UNESCO World Heritage Site
- Part of: Wooden Churches of the Slovak part of the Carpathian Mountain Area
- Criteria: Cultural: (iii), (iv)
- Reference: 1273-007
- Inscription: 2008 (32nd Session)

= Church of Saint-Nicolas of Bodružal =

Church of Saint-Nicolas of Bodružal is a Greek-catholic church situated in the village of Bodružal.

== History ==
The church was constructed in wood in 1658 by the parishioners. On July 7, 2008, the church along with seven other monuments was declared UNESCO world heritage site under the name "Wooden Churches of the Slovak part of the Carpathian Mountain Area".

A striking Greek-Catholic, three-room wooden church from 1658. Its distinctive shingle roof features three small towers, each crowned with onion domes and wrought-iron crosses symbolizing the Holy Trinity. The church is complemented by a separate bell tower, a wooden fence and an entrance gate topped with an onion dome.
The interior of the church consists of a three-part layout, comprising the vestibule (Narthex/Entrance), nave (Central worship area, where the congregation sits), and the sanctuary (the Altar where only clergy are allowed, separated from the nave by an iconostasis (a decorated screen with icons), which reflects the traditional tripartite structure common in Greek Catholic churches. This structure is symbolizing the Holy Trinity.

One of the most striking features is the Baroque-style iconostasis, adorned with intricately carved floral and geometric patterns, it holds a series of hand-painted icons depicting Christ, the Virgin Mary, and various saints. It demonstrates the skill of 17th and 18th-century artisans who combined Byzantine iconography with local folk motifs. It is further unique in that it is decorated on both sides which appears to be the only version of this in Slovakia.

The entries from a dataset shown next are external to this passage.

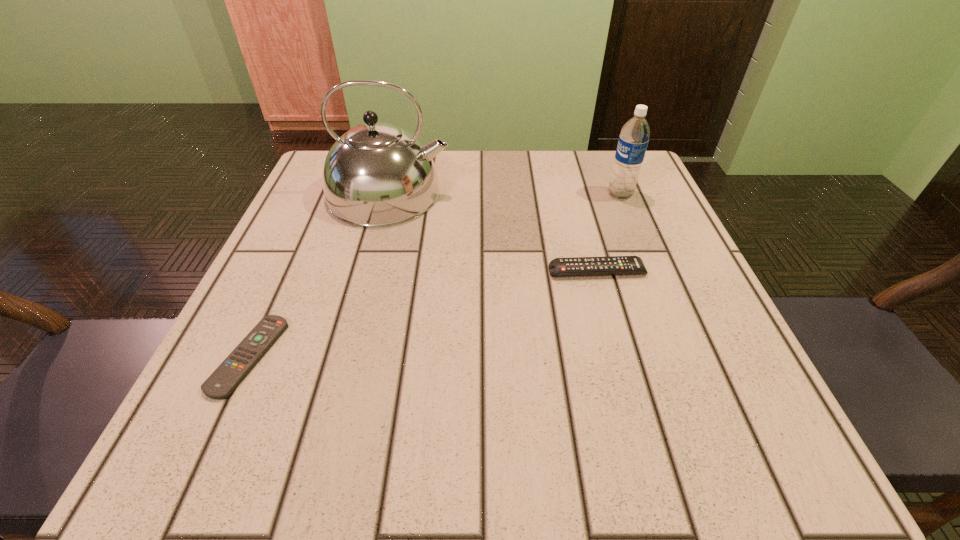
Where is `free spot between the farther remote control and the third shortest object`? free spot between the farther remote control and the third shortest object is located at coordinates (609, 233).

Where is `vacant area that lies between the nearest object and the water bottle`? The height and width of the screenshot is (540, 960). vacant area that lies between the nearest object and the water bottle is located at coordinates (435, 275).

I want to click on free spot between the shorter remote control and the water bottle, so click(435, 275).

Where is `free area in between the water bottle and the nearer remote control`? The height and width of the screenshot is (540, 960). free area in between the water bottle and the nearer remote control is located at coordinates (435, 275).

This screenshot has width=960, height=540. I want to click on object that is the closest to the kettle, so click(611, 265).

Locate which object ranks in proximity to the nearer remote control. Please provide its 2D coordinates. Your answer should be formatted as a tuple, i.e. [(x, y)], where the tuple contains the x and y coordinates of a point satisfying the conditions above.

[(377, 174)]

The image size is (960, 540). What are the coordinates of `vacant region that satisfies the following two spatial constraints: 1. from the spout of the second tallest object; 2. on the left side of the tallest object` in the screenshot? It's located at (389, 194).

Find the location of a particular element. vacant region that satisfies the following two spatial constraints: 1. from the spout of the tallest object; 2. on the left side of the water bottle is located at coordinates (389, 194).

Identify the location of vacant position in the image that satisfies the following two spatial constraints: 1. from the spout of the kettle; 2. on the right side of the second tallest object. This screenshot has height=540, width=960. [389, 194].

Identify the location of free space that satisfies the following two spatial constraints: 1. from the spout of the kettle; 2. on the back side of the third shortest object. (389, 194).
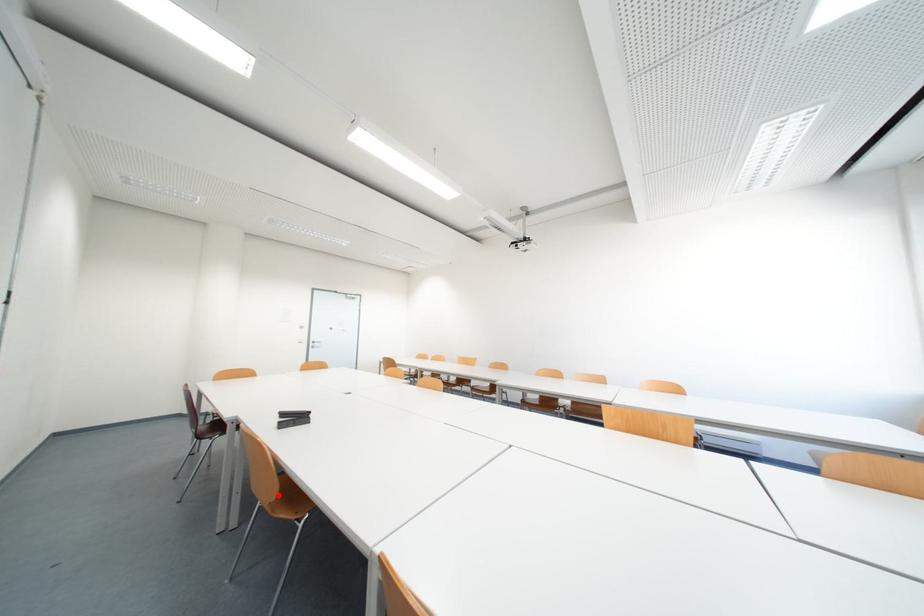
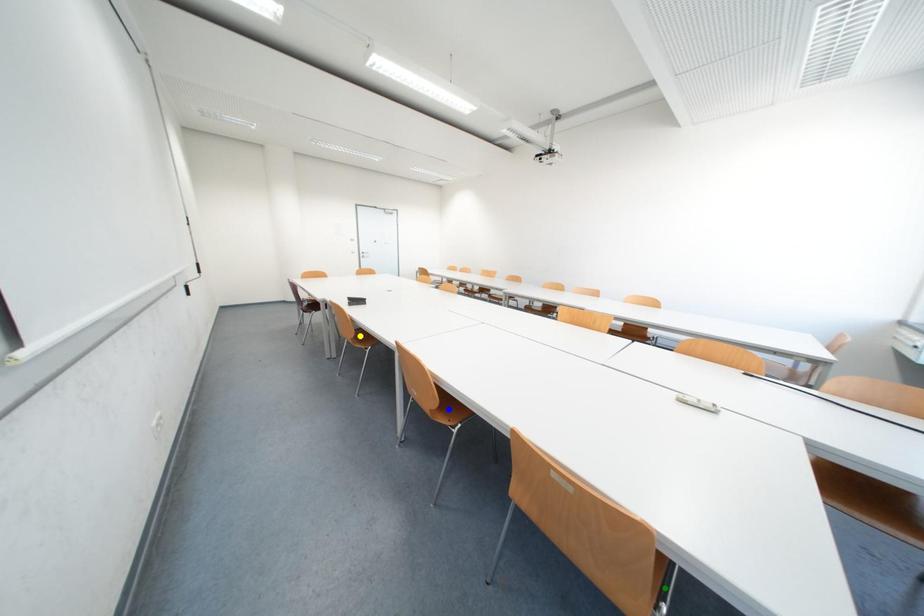
Question: I am providing you with two images of the same scene from different viewpoints. A red point is marked on the first image. You are given multiple points on the second image. In image 2, which mark is for the same physical point as the one in image 1?

Choices:
 (A) blue point
 (B) green point
 (C) yellow point

Answer: (C)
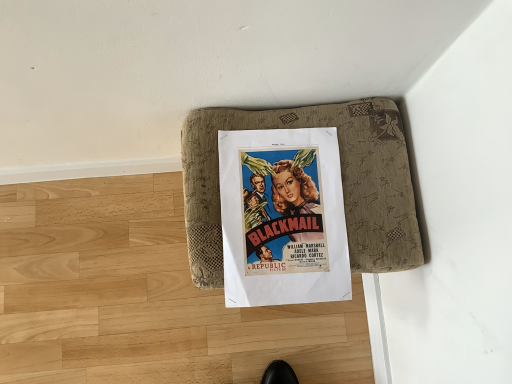
Find the location of a particular element. This screenshot has width=512, height=384. free space in front of matte paper poster at center is located at coordinates (255, 341).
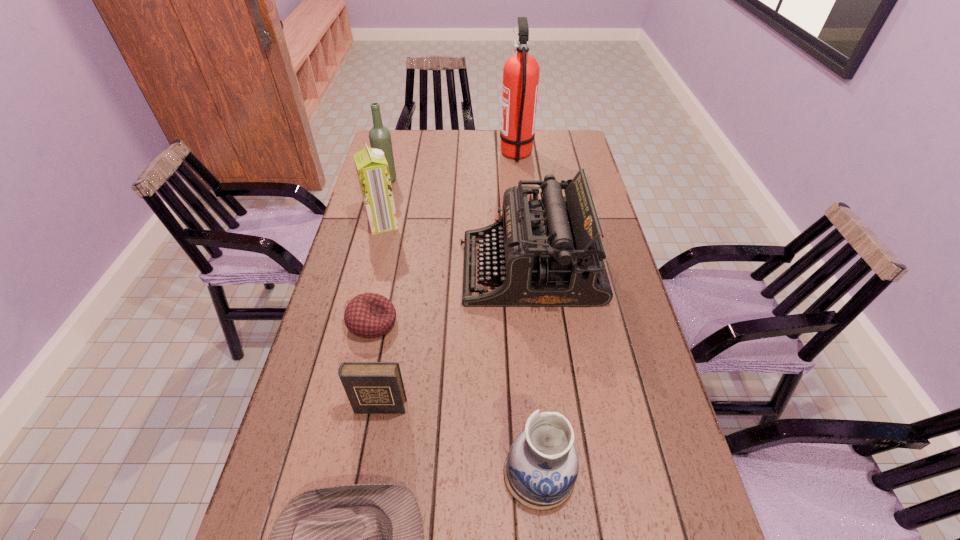
Locate an element on the screen. The height and width of the screenshot is (540, 960). vacant area that satisfies the following two spatial constraints: 1. on the handle side of the farthest object; 2. on the front cover of the diary is located at coordinates (544, 407).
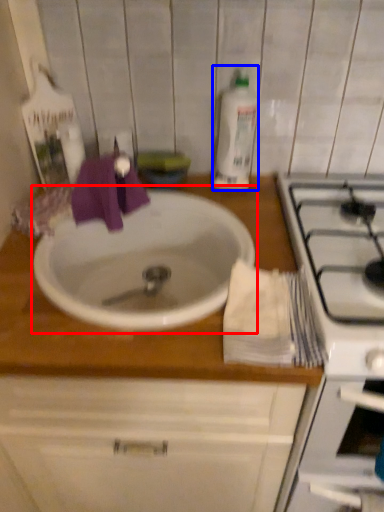
Question: Which of the following is the closest to the observer, sink (highlighted by a red box) or cleaning product (highlighted by a blue box)?

Choices:
 (A) sink
 (B) cleaning product

Answer: (A)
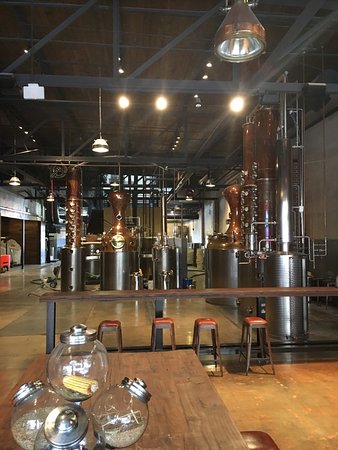
Find the location of a particular element. canisters is located at coordinates (101, 359), (123, 401), (31, 401), (86, 443).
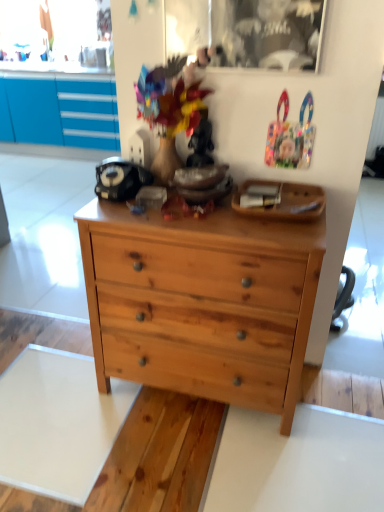
Question: Is natural wood chest of drawers at center to the left or to the right of wooden tray at upper center in the image?

Choices:
 (A) left
 (B) right

Answer: (A)

Question: Is point (132, 271) closer or farther from the camera than point (291, 190)?

Choices:
 (A) closer
 (B) farther

Answer: (A)

Question: Which is nearer to the natural wood chest of drawers at center?

Choices:
 (A) wooden tray at upper center
 (B) transparent glass picture frame at upper center

Answer: (A)

Question: Which of these objects is positioned closest to the wooden tray at upper center?

Choices:
 (A) natural wood chest of drawers at center
 (B) transparent glass picture frame at upper center

Answer: (A)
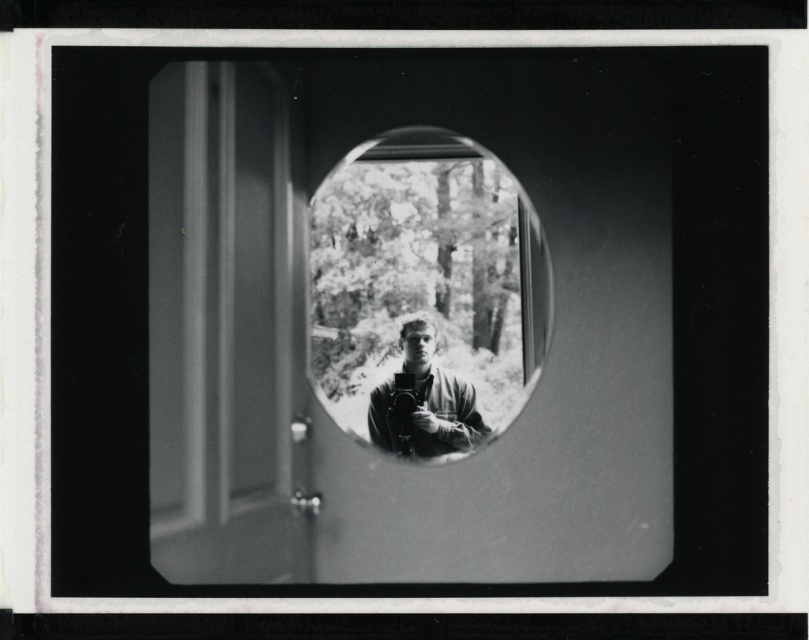
Is smooth glass mirror at center below smooth black camera at center?

Incorrect, smooth glass mirror at center is not positioned below smooth black camera at center.

Is the position of smooth glass mirror at center more distant than that of smooth black camera at center?

No, it is not.

Between point (371, 445) and point (397, 444), which one is positioned behind?

Point (397, 444)

I want to click on smooth glass mirror at center, so click(424, 294).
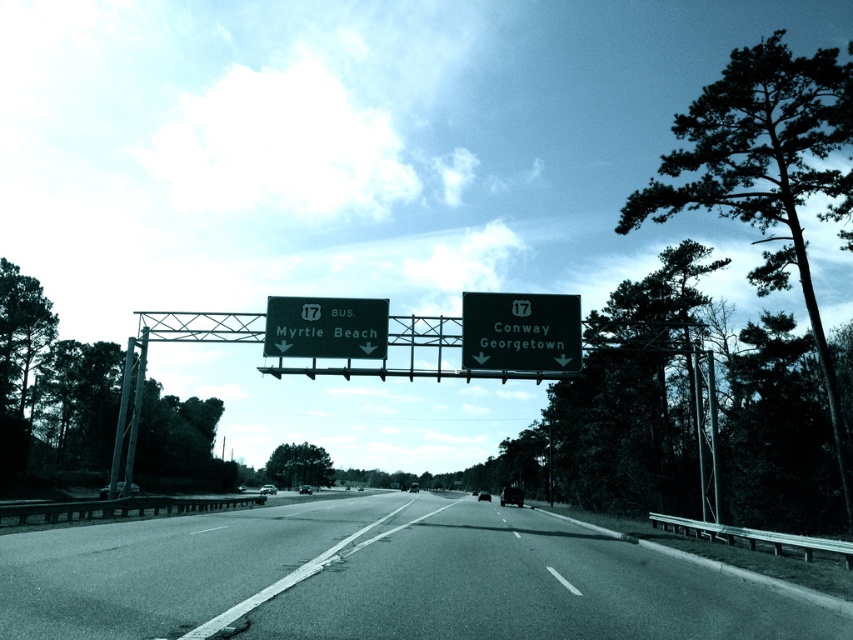
Question: Which object is positioned farthest from the asphalt road at center?

Choices:
 (A) green metallic sign at upper center
 (B) green matte sign at upper center

Answer: (B)

Question: Can you confirm if asphalt road at center is thinner than green matte sign at upper center?

Choices:
 (A) yes
 (B) no

Answer: (B)

Question: Which object is closer to the camera taking this photo?

Choices:
 (A) green matte sign at upper center
 (B) green metallic sign at upper center

Answer: (B)

Question: Which of these objects is positioned farthest from the green matte sign at upper center?

Choices:
 (A) asphalt road at center
 (B) green metallic sign at upper center

Answer: (A)

Question: Does asphalt road at center appear over green matte sign at upper center?

Choices:
 (A) yes
 (B) no

Answer: (B)

Question: Can you confirm if asphalt road at center is positioned to the left of green metallic sign at upper center?

Choices:
 (A) no
 (B) yes

Answer: (B)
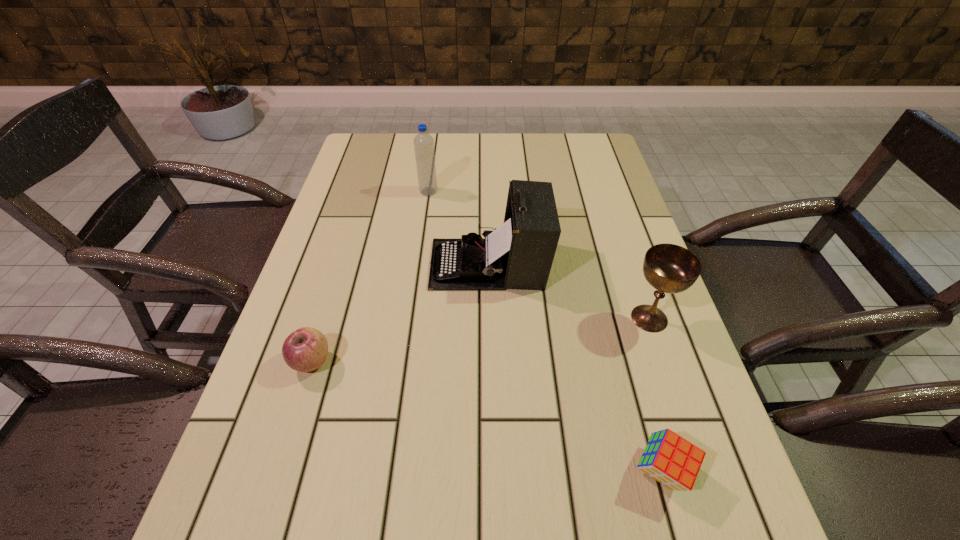
This screenshot has height=540, width=960. In the image, there is a desktop. In order to click on free space at the far left corner in this screenshot , I will do `click(370, 146)`.

This screenshot has width=960, height=540. In the image, there is a desktop. What are the coordinates of `vacant space at the far right corner` in the screenshot? It's located at (587, 154).

What are the coordinates of `free space between the cube and the apple` in the screenshot? It's located at (487, 417).

Locate an element on the screen. free area in between the cube and the chalice is located at coordinates (656, 395).

Where is `blank region between the fourth nearest object and the second nearest object`? Image resolution: width=960 pixels, height=540 pixels. blank region between the fourth nearest object and the second nearest object is located at coordinates (400, 313).

Where is `vacant space that's between the nearest object and the second farthest object`? The height and width of the screenshot is (540, 960). vacant space that's between the nearest object and the second farthest object is located at coordinates (575, 368).

Find the location of `vacant space that's between the cube and the third farthest object`. vacant space that's between the cube and the third farthest object is located at coordinates (656, 395).

Locate an element on the screen. This screenshot has width=960, height=540. free space between the leftmost object and the fourth nearest object is located at coordinates (400, 313).

This screenshot has width=960, height=540. Identify the location of unoccupied position between the second farthest object and the apple. (400, 313).

Locate an element on the screen. The width and height of the screenshot is (960, 540). free spot between the third tallest object and the typewriter is located at coordinates (569, 291).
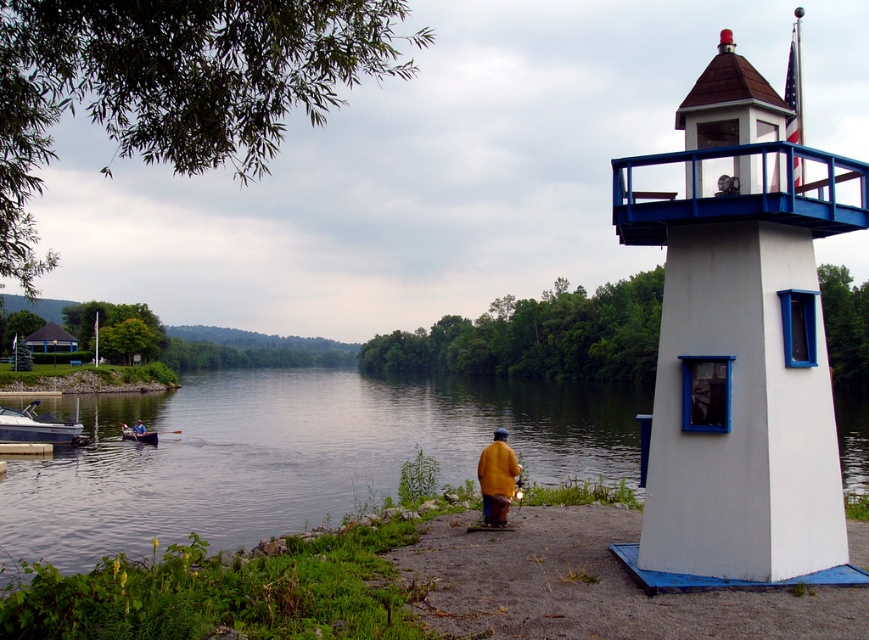
Is white glossy boat at left behind wooden canoe at left?

That is False.

Does white glossy boat at left appear over wooden canoe at left?

Indeed, white glossy boat at left is positioned over wooden canoe at left.

Who is more distant from viewer, (40, 440) or (123, 428)?

The point (123, 428) is behind.

The height and width of the screenshot is (640, 869). Find the location of `white glossy boat at left`. white glossy boat at left is located at coordinates (37, 426).

Is smooth water at center in front of white glossy boat at left?

Yes, smooth water at center is closer to the viewer.

This screenshot has height=640, width=869. What do you see at coordinates (294, 454) in the screenshot? I see `smooth water at center` at bounding box center [294, 454].

At what (x,y) coordinates should I click in order to perform the action: click on smooth water at center. Please return your answer as a coordinate pair (x, y). Image resolution: width=869 pixels, height=640 pixels. Looking at the image, I should click on (294, 454).

Who is lower down, white painted wood lighthouse at right or yellow matte jacket at lower center?

Positioned lower is yellow matte jacket at lower center.

Who is more distant from viewer, (678, 273) or (131, 428)?

Point (131, 428)

Find the location of a particular element. The width and height of the screenshot is (869, 640). white painted wood lighthouse at right is located at coordinates (740, 342).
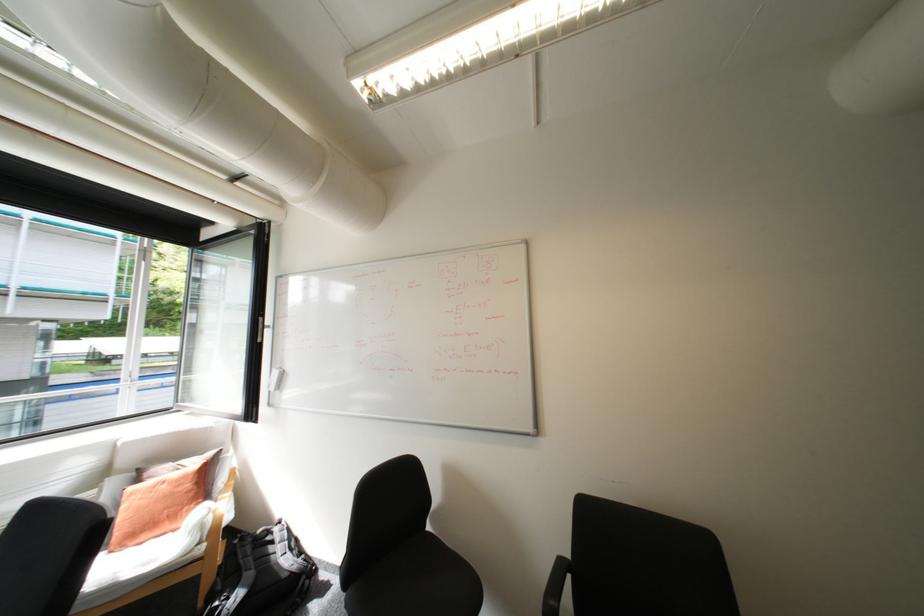
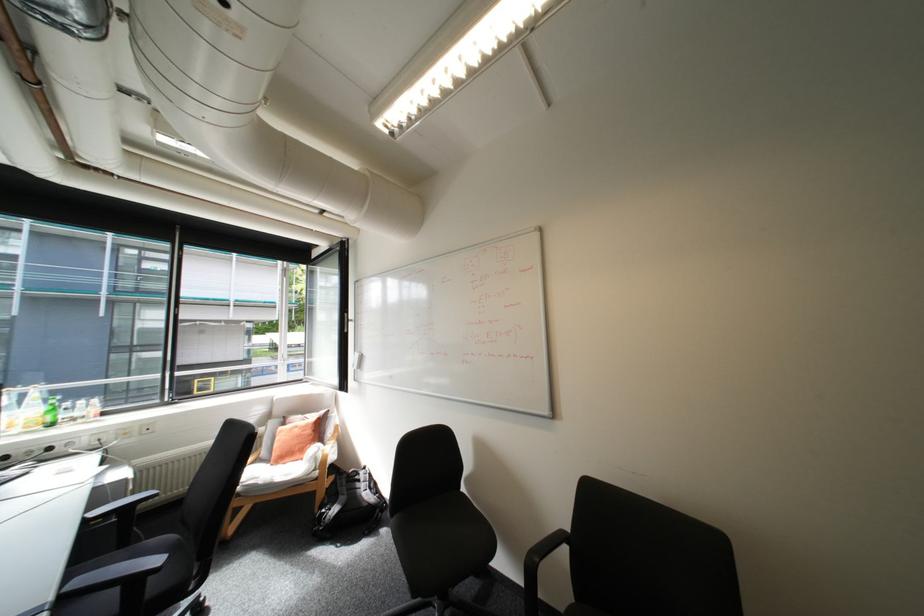
The point at (x=175, y=485) is marked in the first image. Where is the corresponding point in the second image?

(307, 429)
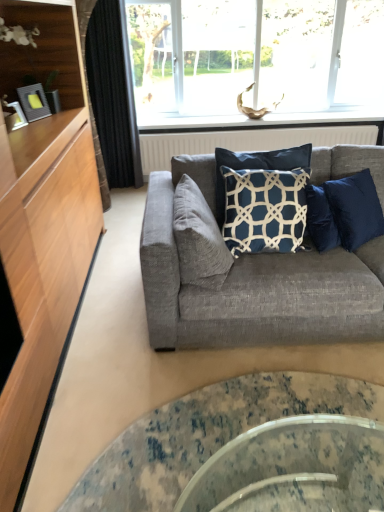
Question: From the image's perspective, relative to suede gray pillow at center, placed as the second pillow when sorted from right to left, is white textured radiator at upper center above or below?

Choices:
 (A) above
 (B) below

Answer: (A)

Question: From a real-world perspective, relative to suede gray pillow at center, placed as the second pillow when sorted from right to left, is white textured radiator at upper center vertically above or below?

Choices:
 (A) below
 (B) above

Answer: (A)

Question: Which object is the closest to the navy blue fabric pillow at center, which appears as the second pillow when viewed from the left?

Choices:
 (A) textured gray couch at center
 (B) white textured radiator at upper center
 (C) transparent glass window at upper center
 (D) black fabric curtain at left
 (E) clear glass coffee table at center

Answer: (A)

Question: Which object is positioned farthest from the transparent glass window at upper center?

Choices:
 (A) navy blue fabric pillow at center, which appears as the second pillow when viewed from the left
 (B) clear glass coffee table at center
 (C) suede gray pillow at center, the 1th pillow in the left-to-right sequence
 (D) black fabric curtain at left
 (E) white textured radiator at upper center

Answer: (B)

The central royal doors in the center of the iconostasis are double-winged, gilded and richly carved. The first row contains icons, from left: Baptism of Christ, Mother of God with Jesus in her arms, Christ the Teacher and the patron saint of the church, Saint Nicholas. In the second row in the center is the Last Supper. To the left of the altar is a painting from the 18th century of the Last Judgement. The pews, pulpit, and choir loft are designed with subtle carvings, reflecting the same attention to detail as the iconostasis.